This is the 15th day of my participation in Gwen Challenge

Hadoop framework overview of HDFS, mainly explains the common Shell operation commands. The content of today’s small edition is HDFS client operation (development focus), the main content is :(1) HDFS client environment preparation; (2) HDFS API operation; (3) HDFS I/O flow operations.

Copy the compiled Hadoop JAR package to a non-Chinese path (for example, D:\software\hadoop-2.7.2) according to your PC’s operating system, as shown in the following figure.

2. Configure the HADOOP_HOME environment variable, as shown in the figure.

3. Configure the Path environment variable, as shown in The figure.

References 1 to 3 are summarized as follows:

= = = = = = = = = = = = = = = = = = =

Reference 1: Configuring the JDK with IntelliJ IDEA:

Blog.csdn.net/nobb111/art…

Refer 2: Maven environment configuration and Maven deployment in IntelliJ IDEA

www.cnblogs.com/sigm/p/6035…

Blog.csdn.net/tigaobanson…

Blog.csdn.net/weixin\_392…

4. Create a Maven project HdfsClientDemo

Reference 1: Create a Maven project HdfsClientDemo

Blog.csdn.net/weixin\_398…

www.cnblogs.com/clicklin/p/…

Note: If Eclipse/Idea does not print logs, they are only displayed on the console

Create a new file named “log4j.properties” in the SRC /main/resources directory of your project and fill it with the following contents:

The user name needs to be configured at runtime.
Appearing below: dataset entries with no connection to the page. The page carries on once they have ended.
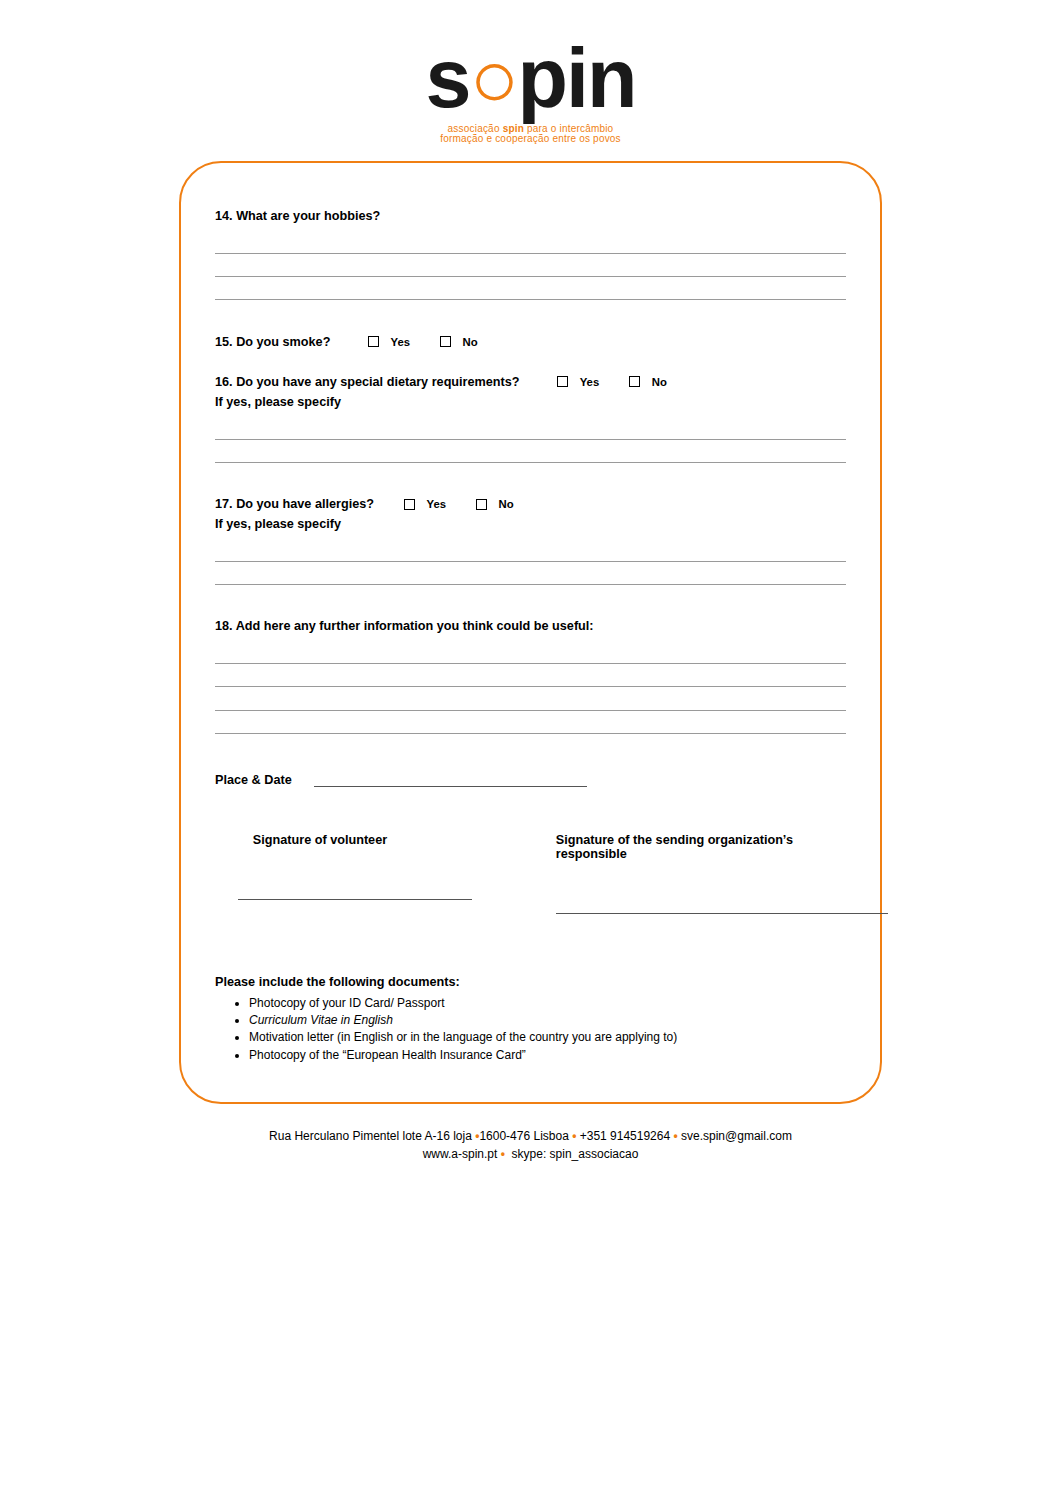s○pin
associação spin para o intercâmbio formação e cooperação entre os povos
14. What are your hobbies?
15. Do you smoke? Yes No
16. Do you have any special dietary requirements? Yes No
If yes, please specify
17. Do you have allergies? Yes No
If yes, please specify
18. Add here any further information you think could be useful:
Place & Date
Signature of volunteer
Signature of the sending organization’s responsible
Please include the following documents:
Photocopy of your ID Card/ Passport
Curriculum Vitae in English
Motivation letter (in English or in the language of the country you are applying to)
Photocopy of the “European Health Insurance Card”
Rua Herculano Pimentel lote A-16 loja •1600-476 Lisboa • +351 914519264 • sve.spin@gmail.com
www.a-spin.pt • skype: spin_associacao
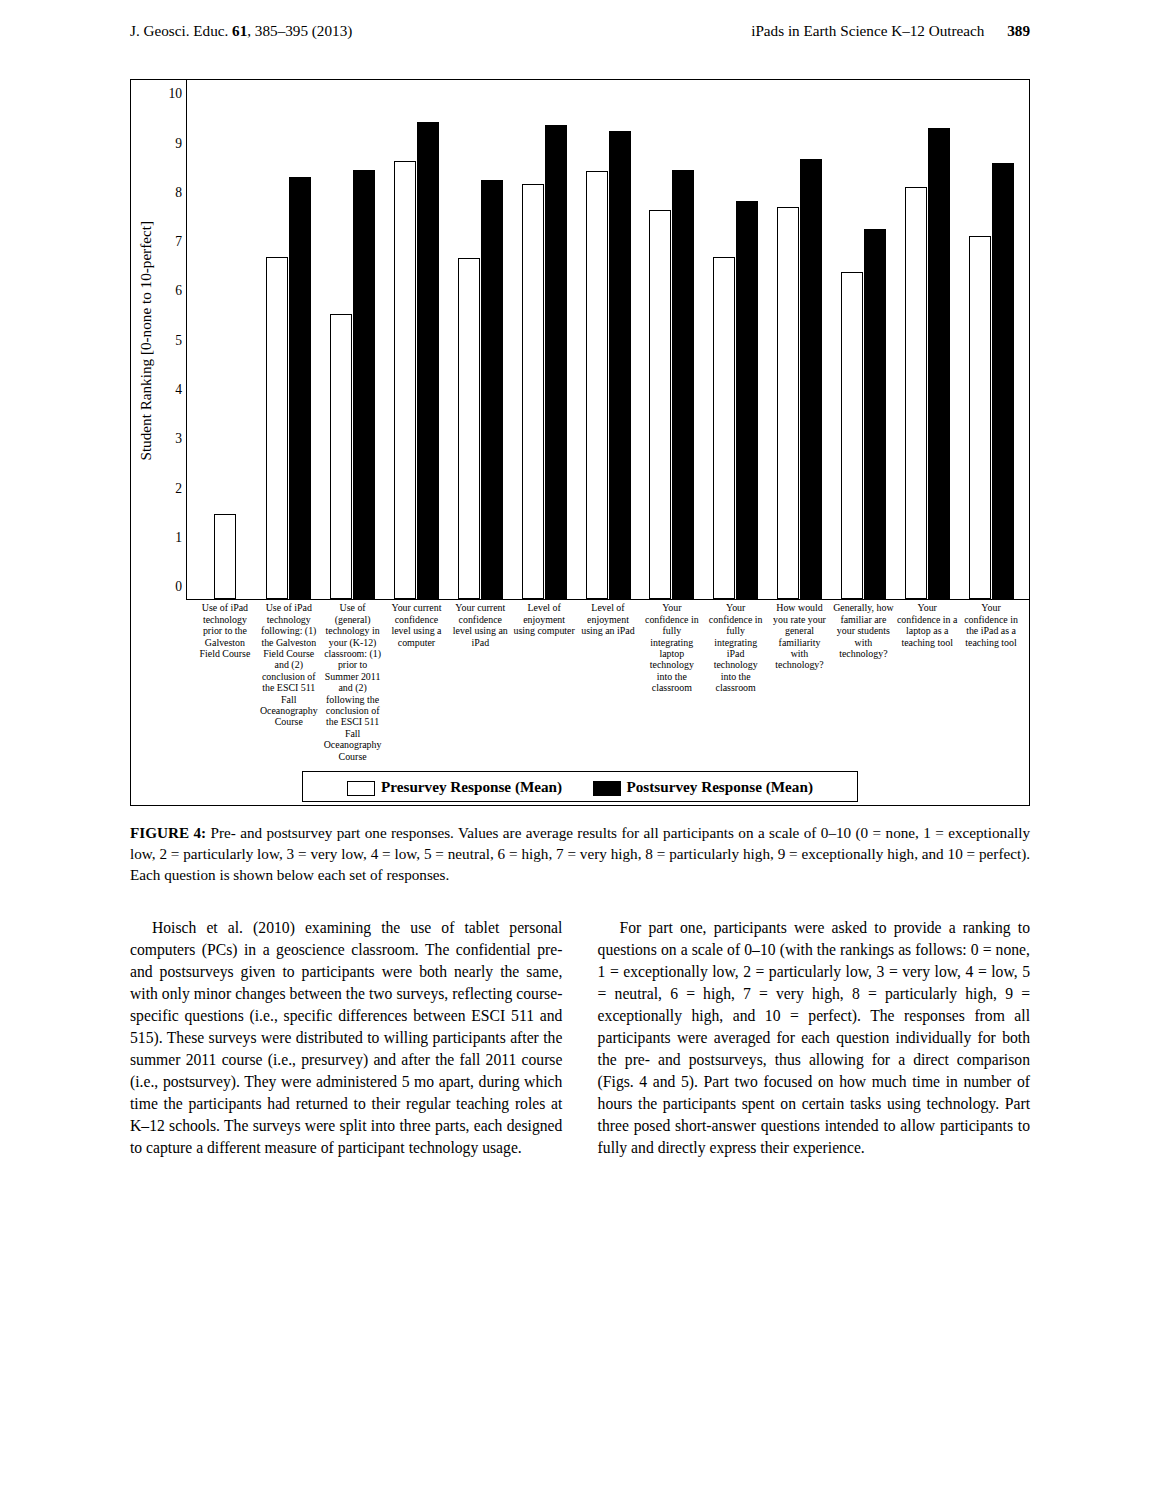J. Geosci. Educ. 61, 385–395 (2013) iPads in Earth Science K–12 Outreach 389
Student Ranking [0-none to 10-perfect]
10 9 8 7 6 5 4 3 2 1 0
Use of iPad technology prior to the Galveston Field Course
Use of iPad technology following: (1) the Galveston Field Course and (2) conclusion of the ESCI 511 Fall Oceanography Course
Use of (general) technology in your (K-12) classroom: (1) prior to Summer 2011 and (2) following the conclusion of the ESCI 511 Fall Oceanography Course
Your current confidence level using a computer
Your current confidence level using an iPad
Level of enjoyment using computer
Level of enjoyment using an iPad
Your confidence in fully integrating laptop technology into the classroom
Your confidence in fully integrating iPad technology into the classroom
How would you rate your general familiarity with technology?
Generally, how familiar are your students with technology?
Your confidence in a laptop as a teaching tool
Your confidence in the iPad as a teaching tool
Presurvey Response (Mean) Postsurvey Response (Mean)
FIGURE 4: Pre- and postsurvey part one responses. Values are average results for all participants on a scale of 0–10 (0 = none, 1 = exceptionally low, 2 = particularly low, 3 = very low, 4 = low, 5 = neutral, 6 = high, 7 = very high, 8 = particularly high, 9 = exceptionally high, and 10 = perfect). Each question is shown below each set of responses.
Hoisch et al. (2010) examining the use of tablet personal computers (PCs) in a geoscience classroom. The confidential pre- and postsurveys given to participants were both nearly the same, with only minor changes between the two surveys, reflecting course-specific questions (i.e., specific differences between ESCI 511 and 515). These surveys were distributed to willing participants after the summer 2011 course (i.e., presurvey) and after the fall 2011 course (i.e., postsurvey). They were administered 5 mo apart, during which time the participants had returned to their regular teaching roles at K–12 schools. The surveys were split into three parts, each designed to capture a different measure of participant technology usage.
For part one, participants were asked to provide a ranking to questions on a scale of 0–10 (with the rankings as follows: 0 = none, 1 = exceptionally low, 2 = particularly low, 3 = very low, 4 = low, 5 = neutral, 6 = high, 7 = very high, 8 = particularly high, 9 = exceptionally high, and 10 = perfect). The responses from all participants were averaged for each question individually for both the pre- and postsurveys, thus allowing for a direct comparison (Figs. 4 and 5). Part two focused on how much time in number of hours the participants spent on certain tasks using technology. Part three posed short-answer questions intended to allow participants to fully and directly express their experience.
When a client operates HDFS, it has a user identity. By default, the HDFS client API obtains a parameter from the JVM as its user identity: -dhadoop_user_name =xuefa, where xuefa is the user name.

http://192.168.220.132:50070/explorer.html#/

2. Copy hdFS-site. XML to the root directory of the project (resource).

Priority order of parameters :(1) values set in the client code > (2) user-defined profiles in ClassPath > (3) then the default configuration of the server

1. Idea view source code without comments, refer to the following article Settings:

www.cnblogs.com/tdyang/p/11…

Intellij IDEA Error: Java release 5 is not supported.

Blog.csdn.net/qq\_4258320…

For details about Maven settings. XML configuration, see the following link:

www.cnblogs.com/dalianpai/p…

No.3 HDFS I/O flow operations

The API we learned above to operate the HDFS system is packaged by the framework. So what if we want to implement the above API operations ourselves?

3.1 Uploading HDFS Files


1. Note: Upload the banhua. TXT file on drive E to the HDFS root directory

3.2 Downloading HDFS Files

1. Requirements: Download the banhua. TXT file from HDFS to local drive E

3.3 Locating file Reading

1. Requirements: Read large files in the HDFS in chunks, for example, / hadoop-2.4.tar. gz in the root directory

In the Window command Window, go to the directory E:\ and run the following command to merge the data

Type the hadoop – 2.7.2. Tar. Gz. Part2 > > hadoop – 2.7.2. Tar. Gz. Part1

After the merge, rename hadoop-2.4.tar.gz. part1 to hadoop-2.4.tar.gz. The tar package is very complete when decompressed.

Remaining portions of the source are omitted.